Ronaldo Shemidt/AFP
Há cerca de um ano a mídia oligopolizada do continente sul-americano abria manchetes para a queda do presidente Evo Morales. Alardeava aos quatro ventos a mentira amplificada pela OEA segundo a qual Evo tentara fraudar a eleição. Endinheirados, racistas, mafiosos, milicianos, polícia e exército desfecharam um golpe porque não aceitavam mais uma vitória do MAS (Movimento ao Socialismo), partido do ex-presidente.
Mas a resposta do povo boliviano dada neste domingo, 18, mostra que o caminho da democracia e das transformações sociais não é fácil de ser bloqueado pela violência e pelo terror da direita.
Contra todas as intimidações e ameaças, os indígenas, cocaleiros, trabalhadores e a nova classe média popular que emergiu nos governos de Evo deram nas urnas uma inquestionável vitória ao candidato do MAS, Luis Arce, ex-ministro da Economia de Evo.
Tentaram matar Evo, queimaram sua casa, obrigaram-no a se exilar, perseguiram, processaram e prenderam dirigentes do MAS, reprimiram com selvageria as manifestações contra o golpe, deixando um saldo funesto de 39 mortos.
E, como o lawfare (o uso da justiça para fins políticos) é hoje uma estratégia largamente utilizada em todo o continente pela burguesia contra partidos e políticos com compromissos populares, despejaram sobre Evo uma enxurrada de processos, que vão da acusação de estupro à prática de terrorismo. Também cassaram seus direitos políticos, impedindo até que ele votasse em seu exílio de Buenos Aires.
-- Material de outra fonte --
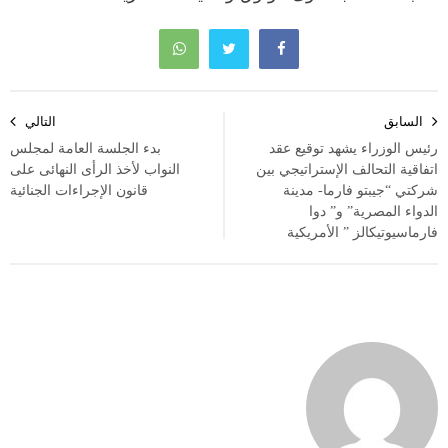
تصفّح
السابق
التالي
المقالات
رئيس الوزراء يشهد توقيع عقد
بدء الجلسة العامة لمجلس
اتفاقية التحالف الإستراتيجي بين
النواب لأخذ الرأى النهائى على
شركتي “جيبتو فارما- مدينة
قانون الإجراءات الجنائية
الدواء المصرية” و” دوا
فارماسيوتيكالز ” الأمريكية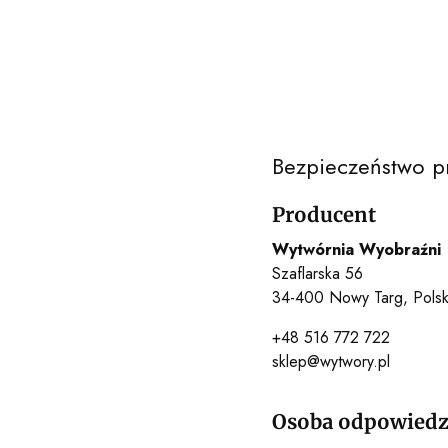
Bezpieczeństwo p
Producent
Wytwórnia Wyobraźni
Szaflarska 56
34-400 Nowy Targ, Pols
+48 516 772 722
sklep@wytwory.pl
Osoba odpowiedzi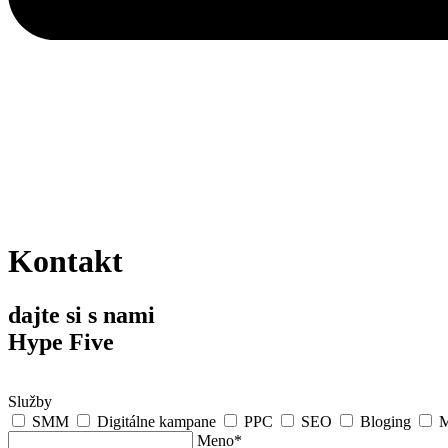
Kontakt
dajte si s nami
Hype Five
Služby
SMM
Digitálne kampane
PPC
SEO
Bloging
M
Meno*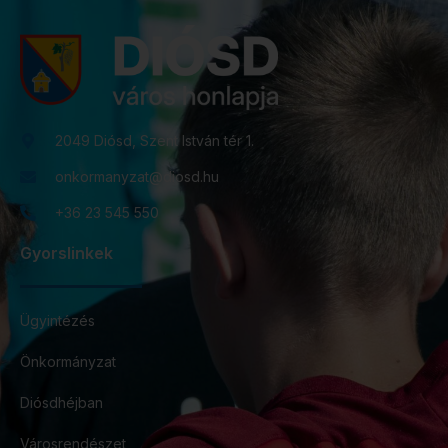
2049 Diósd, Szent István tér 1.
onkormanyzat@diosd.hu
+36 23 545 550
Gyorslinkek
Ügyintézés
Önkormányzat
Diósdhéjban
Városrendészet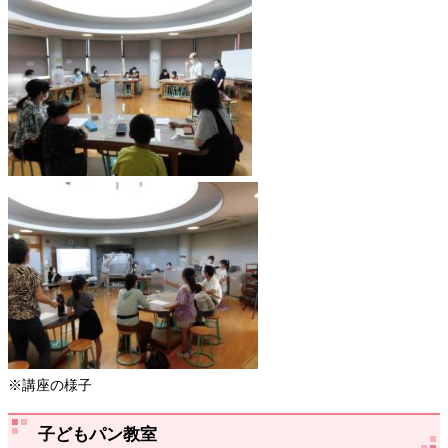
※講座の様子
子どもパン教室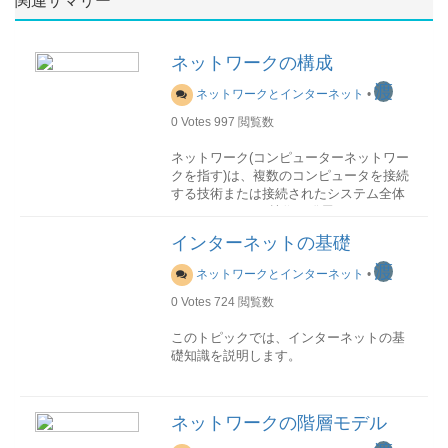
関連サマリー
ネットワークの構成
渡
ネットワークとインターネット
•
0
Votes
997
閲覧数
ネットワーク(コンピューターネットワー
クを指す)は、複数のコンピュータを接続
する技術または接続されたシステム全体
のことです。 IT技術の発展により、コン
ピュータネットワークで接続されるコン
インターネットの基礎
ピュータというのは、以下のようなもの
が挙げられます。
渡
ネットワークとインターネット
•
0
Votes
724
閲覧数
パソコンやサーバ機、スーパーコンピュ
ータなどスマートフォンやタブレットな
このトピックでは、インターネットの基
どのパソコンの機能をベースとして作ら
礎知識を説明します。
れた多機能端末同じ通信技術を利用する
ATMやハンディなどの特定用途の端末
IPアドレス
コンピュータ同士は、以下のような様々
IPアドレスとは、インターネット(また、
なネットワーク機器により接続されま
ネットワークの階層モデル
イントラネットなどその他IPネットワー
す。
ク)に接続されたコンピュータや通信機器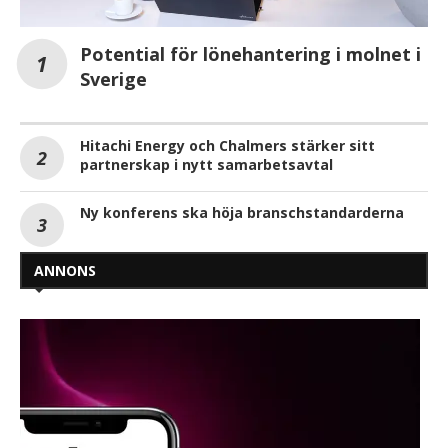
Potential för lönehantering i molnet i
Sverige
Hitachi Energy och Chalmers stärker sitt
partnerskap i nytt samarbetsavtal
Ny konferens ska höja branschstandarderna
ANNONS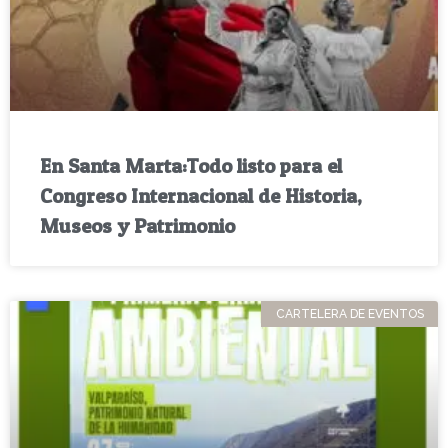
En Santa Marta:Todo listo para el
Congreso Internacional de Historia,
Museos y Patrimonio
CARTELERA DE EVENTOS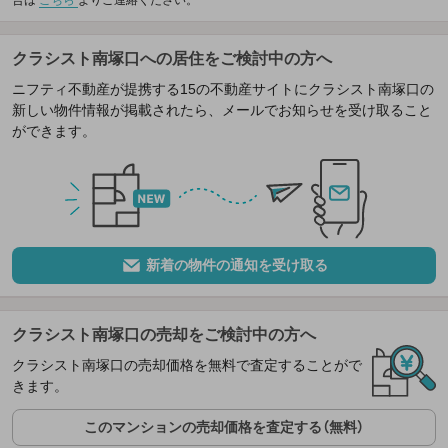
合は
こちら
よりご連絡ください。
クラシスト南塚口への居住をご検討中の方へ
ニフティ不動産が提携する15の不動産サイトにクラシスト南塚口の
新しい物件情報が掲載されたら、メールでお知らせを受け取ること
ができます。
新着の物件の通知を受け取る
クラシスト南塚口の売却をご検討中の方へ
クラシスト南塚口の売却価格を無料で査定することがで
きます。
このマンションの売却価格を査定する（無料）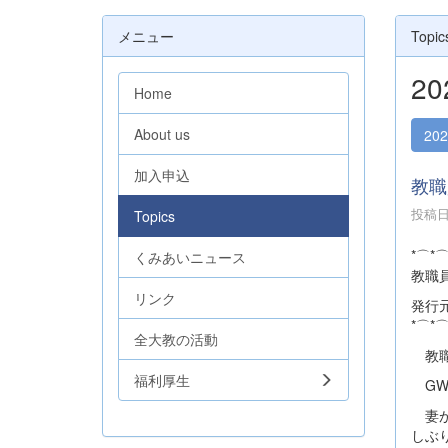
メニュー
Topic
2
Home
About us
20
加入申込
教職
投稿日時
Topics
*⌒*
くみあいニュース
教職
リンク
発行元
*⌒*
全大教の活動
教職
福利厚生
GW
妻が
しぶ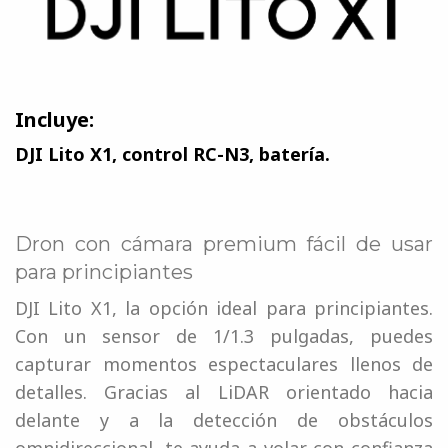
Incluye:
DJI Lito X1, control RC-N3, batería.
Dron con cámara premium fácil de usar
para principiantes
DJI Lito X1, la opción ideal para principiantes.
Con un sensor de 1/1.3 pulgadas, puedes
capturar momentos espectaculares llenos de
detalles. Gracias al LiDAR orientado hacia
delante y a la detección de obstáculos
omnidireccional, te ayuda a volar con confianza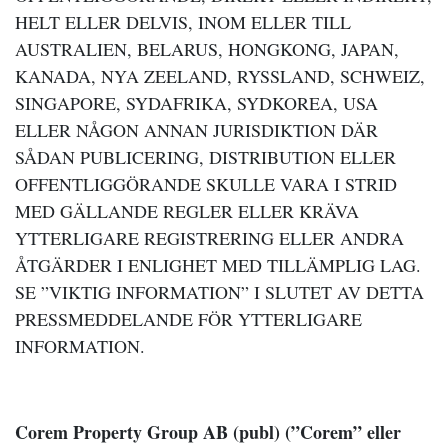
HELT ELLER DELVIS, INOM ELLER TILL
AUSTRALIEN, BELARUS, HONGKONG, JAPAN,
KANADA, NYA ZEELAND, RYSSLAND, SCHWEIZ,
SINGAPORE, SYDAFRIKA, SYDKOREA, USA
ELLER NÅGON ANNAN JURISDIKTION DÄR
SÅDAN PUBLICERING, DISTRIBUTION ELLER
OFFENTLIGGÖRANDE SKULLE VARA I STRID
MED GÄLLANDE REGLER ELLER KRÄVA
YTTERLIGARE REGISTRERING ELLER ANDRA
ÅTGÄRDER I ENLIGHET MED TILLÄMPLIG LAG.
SE ”VIKTIG INFORMATION” I SLUTET AV DETTA
PRESSMEDDELANDE FÖR YTTERLIGARE
INFORMATION.
Corem Property Group AB (publ) (”Corem” eller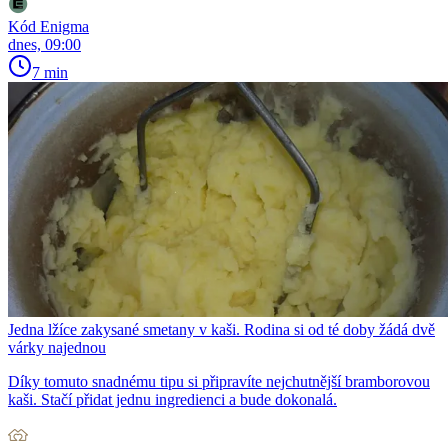
Kód Enigma
dnes, 09:00
7 min
Jedna lžíce zakysané smetany v kaši. Rodina si od té doby žádá dvě
várky najednou
Díky tomuto snadnému tipu si připravíte nejchutnější bramborovou
kaši. Stačí přidat jednu ingredienci a bude dokonalá.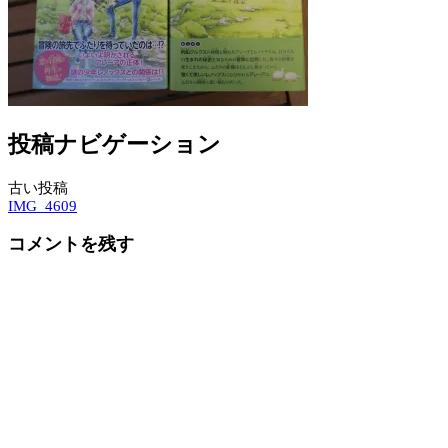
投稿ナビゲーション
古い投稿
IMG_4609
コメントを残す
Tudo em vão. Escrevo na manhã de segunda-feira (19). Mesmo com o resultado oficial ainda distante dada a lentidão das apurações, as pesquisas de boca de urna apontam para uma consagradora votação da esquerda boliviana, com 52% dos votos, ante 31% do neoliberal Carlos Mesa. Mais do que isso, a presidente golpista Jeanine Ánez reconheceu a vitória do MAS, felicitando Luis Arce pelo expressivo resultado.
Claro que todo cuidado é pouco com as fraudes, afinal, não há limites para o golpismo da elite da Bolívia, irmã siamesa, diga-se, dos poderosos de todos os países da América Latina. Contudo, a forte presença de observadores internacionais e a votação obtida por Arce, acima das expectativas geradas pelas pesquisas, devem inibir quaisquer tentativas de se rasgar outra vez a Constituição.
Cabe destacar que e legislação eleitoral da Bolívia assegura a vitória no primeiro turno ao candidato que conquistar 50% mais um dos votos ou mais de 40% dos votos, desde que com uma diferença igual ou maior do que 10 pontos percentuais do segundo colocado. Arce, tudo leva a crer, cumpriu com folga as duas exigências.
Quando os governos de esquerda começaram a ser golpeados e derrotados eleitoralmente no continente latino-americano, não falaram previsões catastróficas, partindo inclusive de analistas do campo progressista, sobre o futuro da esquerda. Essas pitonisas anteviam em suas bolas de cristal uma longa hegemonia dos conservadores, neoliberais, neofascistas e golpistas à frente dos governos dos países da América Latina.
Mas, de lá para cá, a esquerda venceu no México, na Argentina e na Bolívia. Enxergar a política de forma linear e estática é sempre um equívoco.